Гости прибыли точно в срок. В первую неделю, жалуясь на усталость, они рано уходили спать. Но однажды во время ужина слуги вместе с вином подали и мои повести. Совершенно пресные, безо всяких приправ, в обычной глиняной посуде. Греки начали перешептываться, и я сперва подумал, что они и прикоснуться не захотят к нашим славянским сказаниям. Один из них натянул шапку на лоб и уши, гадливо сморщил губы, словно его угостили тухлой рыбой. Другой сложил руки на животе, давая понять, что он уже вполне сыт. Третий, не зная, куда деваться, процедил, что попробует чуть-чуть, чтобы не обидеть многоуважаемого сербского короля.

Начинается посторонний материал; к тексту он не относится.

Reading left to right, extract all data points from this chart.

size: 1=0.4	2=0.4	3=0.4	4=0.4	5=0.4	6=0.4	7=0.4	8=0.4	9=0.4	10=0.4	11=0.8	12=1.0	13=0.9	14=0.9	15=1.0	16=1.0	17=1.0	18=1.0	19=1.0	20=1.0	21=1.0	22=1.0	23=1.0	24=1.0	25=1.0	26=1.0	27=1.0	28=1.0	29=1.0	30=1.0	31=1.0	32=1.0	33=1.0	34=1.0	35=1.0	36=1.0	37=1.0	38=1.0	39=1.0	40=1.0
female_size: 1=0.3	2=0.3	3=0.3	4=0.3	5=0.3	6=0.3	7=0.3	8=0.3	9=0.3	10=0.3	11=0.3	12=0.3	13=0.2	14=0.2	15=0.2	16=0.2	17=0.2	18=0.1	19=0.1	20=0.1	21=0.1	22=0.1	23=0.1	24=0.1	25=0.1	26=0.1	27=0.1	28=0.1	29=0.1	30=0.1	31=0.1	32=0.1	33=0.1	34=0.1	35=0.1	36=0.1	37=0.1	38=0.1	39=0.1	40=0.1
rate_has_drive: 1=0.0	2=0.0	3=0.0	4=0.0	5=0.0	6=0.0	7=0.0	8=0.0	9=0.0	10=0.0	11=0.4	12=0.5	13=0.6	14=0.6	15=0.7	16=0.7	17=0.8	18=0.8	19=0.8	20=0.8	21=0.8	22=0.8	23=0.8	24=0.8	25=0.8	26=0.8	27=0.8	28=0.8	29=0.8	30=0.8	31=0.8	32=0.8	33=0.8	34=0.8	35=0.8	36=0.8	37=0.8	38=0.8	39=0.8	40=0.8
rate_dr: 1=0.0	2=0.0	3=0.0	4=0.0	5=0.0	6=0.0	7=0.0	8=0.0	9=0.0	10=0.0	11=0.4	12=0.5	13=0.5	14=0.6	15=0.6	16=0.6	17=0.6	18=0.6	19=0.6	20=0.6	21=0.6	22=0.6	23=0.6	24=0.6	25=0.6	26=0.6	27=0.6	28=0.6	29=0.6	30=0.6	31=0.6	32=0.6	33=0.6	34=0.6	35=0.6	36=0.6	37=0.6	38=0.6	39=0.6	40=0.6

Однако прошло совсем немного времени, как он решил повторить. Потом отпил глоток вина и взял еще. Другой экзарх смущенно присоединился к нему. Довольно поцокали языками, переглянулись, что-то воскликнули по-гречески. Тут и первый снял шапку, и не успел я глазом моргнуть – не осталось ни слова, посланники с удовольствием послушали даже заключительное молчание, то, что было на дне посудины. Потом все трое по очереди стали нахваливать:

– Всего в меру! Настоялась хорошо, а все значения остались свежими! Ничего не скажешь, и начинается, и заканчивается как раз вовремя! И не тяжелая, от нее не пучит! Но и не слишком легкая, не празднословная!

– Ничего другого до самого Константинополя не хотим и слушать, лично перескажем ее прямо на ухо василевсу Андронику!

– Конечно, срок пребывания посольства строго ограничен и у нас больше на это не будет времени, но если бы кир Милутин проявил щедрость, мы не отказались бы взять с собой в Ромейскую империю хотя бы по одному вьюку каждой повести!